Study text –
The Körber European Science Prize is presented annually by the Körber Foundation in Hamburg honoring outstanding scientists working in Europe for their promising research projects. The prize is endowed with one million euro (until 2018: 750,000 euro) and promotes research projects in the life sciences and physical sciences.

History
The prize was initiated by the entrepreneur Kurt A. Körber with the help of Reimar Lüst, the president of the Max Planck Society. The first award was in 1985. At first, European research teams were honored, but since 2005, only individuals qualify.

Questions on the material –
- a) Answer these questions using the text on the Körber European Science Prize.
(i) What amount is the prize endowed with?
(ii) In what year was the prize first awarded?
(iii) Since what year have only individuals qualified for the prize?
- b) Quote the text on the Körber European Science Prize between "The Körber European" and "and physical sciences.", inclusive.
- c) Write what comes next in the text on the Körber European Science Prize, starting after its last sentence.

Information –
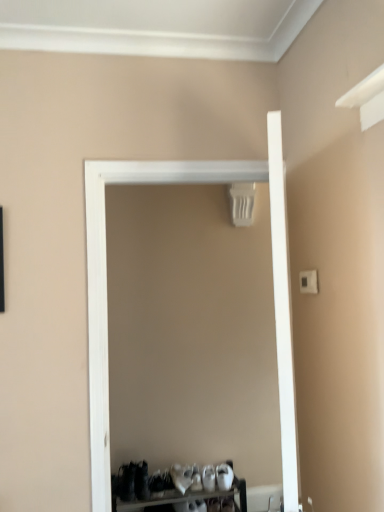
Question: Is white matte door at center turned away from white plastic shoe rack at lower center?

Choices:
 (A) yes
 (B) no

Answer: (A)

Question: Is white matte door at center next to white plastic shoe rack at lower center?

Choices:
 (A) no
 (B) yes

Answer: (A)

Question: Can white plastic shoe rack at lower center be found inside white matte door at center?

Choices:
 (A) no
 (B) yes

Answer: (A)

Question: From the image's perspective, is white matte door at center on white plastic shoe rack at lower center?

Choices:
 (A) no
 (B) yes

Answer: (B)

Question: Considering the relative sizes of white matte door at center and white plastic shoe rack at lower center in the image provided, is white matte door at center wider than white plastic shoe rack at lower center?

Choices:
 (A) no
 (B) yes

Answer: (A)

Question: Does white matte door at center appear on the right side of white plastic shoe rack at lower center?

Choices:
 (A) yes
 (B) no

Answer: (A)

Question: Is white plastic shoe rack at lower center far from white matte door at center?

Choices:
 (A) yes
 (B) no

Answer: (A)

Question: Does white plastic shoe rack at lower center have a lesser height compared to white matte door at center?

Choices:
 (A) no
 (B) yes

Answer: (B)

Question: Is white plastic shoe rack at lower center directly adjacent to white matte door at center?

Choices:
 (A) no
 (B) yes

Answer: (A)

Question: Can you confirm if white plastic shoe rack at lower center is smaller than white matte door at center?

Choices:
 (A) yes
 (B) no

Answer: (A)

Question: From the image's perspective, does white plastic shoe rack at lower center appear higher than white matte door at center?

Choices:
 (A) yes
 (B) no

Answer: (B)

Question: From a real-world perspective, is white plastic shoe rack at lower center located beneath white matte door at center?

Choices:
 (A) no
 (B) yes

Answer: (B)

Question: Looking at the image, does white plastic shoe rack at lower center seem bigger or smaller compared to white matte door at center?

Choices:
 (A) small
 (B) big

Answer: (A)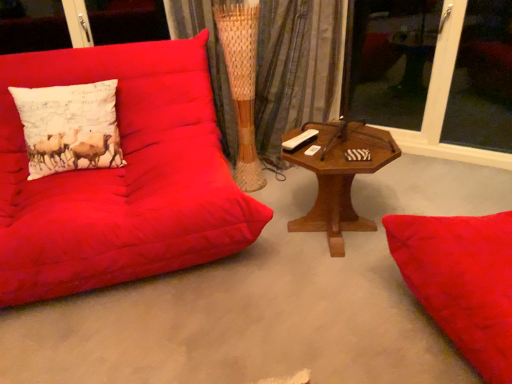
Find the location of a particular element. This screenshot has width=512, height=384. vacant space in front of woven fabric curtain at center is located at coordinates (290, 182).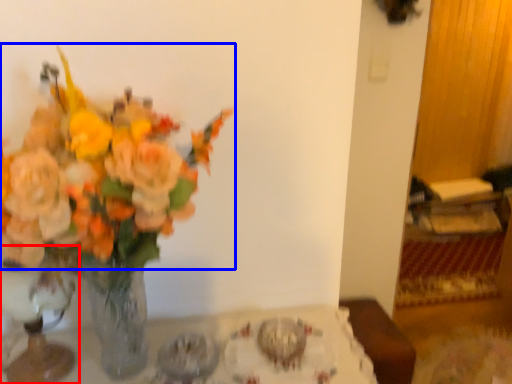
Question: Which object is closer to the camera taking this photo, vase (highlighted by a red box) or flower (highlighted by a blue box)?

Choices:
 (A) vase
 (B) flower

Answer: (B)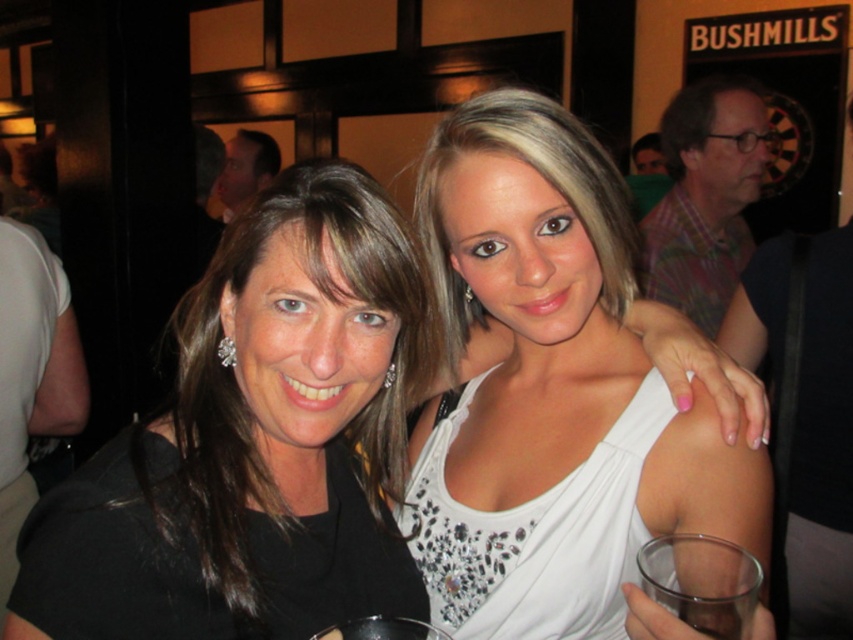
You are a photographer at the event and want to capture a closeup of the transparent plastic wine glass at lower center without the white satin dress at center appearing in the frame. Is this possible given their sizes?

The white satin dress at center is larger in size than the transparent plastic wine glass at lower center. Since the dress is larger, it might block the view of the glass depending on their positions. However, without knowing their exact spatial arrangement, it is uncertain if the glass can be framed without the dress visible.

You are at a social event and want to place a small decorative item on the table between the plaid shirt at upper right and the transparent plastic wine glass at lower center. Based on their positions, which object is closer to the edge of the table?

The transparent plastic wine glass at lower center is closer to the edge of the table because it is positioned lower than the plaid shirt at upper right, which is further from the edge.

Task responses –
- a)
(i) One million euro.
(ii) 1985.
(iii) 2005.

- b)
The Körber European Science Prize is presented annually by the Körber Foundation in Hamburg honoring outstanding scientists working in Europe for their promising research projects. The prize is endowed with one million euro (until 2018: 750,000 euro) and promotes research projects in the life sciences and physical sciences.

- c)
Selection process
Candidates for the prize need not be from Europe, but they must be living in Europe. Renowned scientists from all over Europe, grouped into two Search Committees, select promising candidates. The awards are annual and alternate between the life and physical sciences. Those who are shortlisted are then asked to submit a detailed proposal for a research project which is then judged in two rounds of assessment by the Search Committee. The work of the Search Committee is supported by international experts. A maximum of five candidates are subsequently recommended to the Trustee Committee which, based on a summary of expert assessments, previous publications and scientific career history, decides on the new prizewinner. A personal application is not allowed.

Prize money
All prizewinners receive a certificate and one million euro (until 2008: 750,000 euros) prize money. The prizewinners can keep 10 percent of the money for themselves and must spend the rest on research in Europe in three to five years. Aside from these restrictions they alone can decide how to use the money.

Presentation
The prize is presented every year in the Great Hall of Hamburg City Hall in the presence of the Mayor of the Free and Hanseatic City of Hamburg and 600 guests from science, industry, politics, and society.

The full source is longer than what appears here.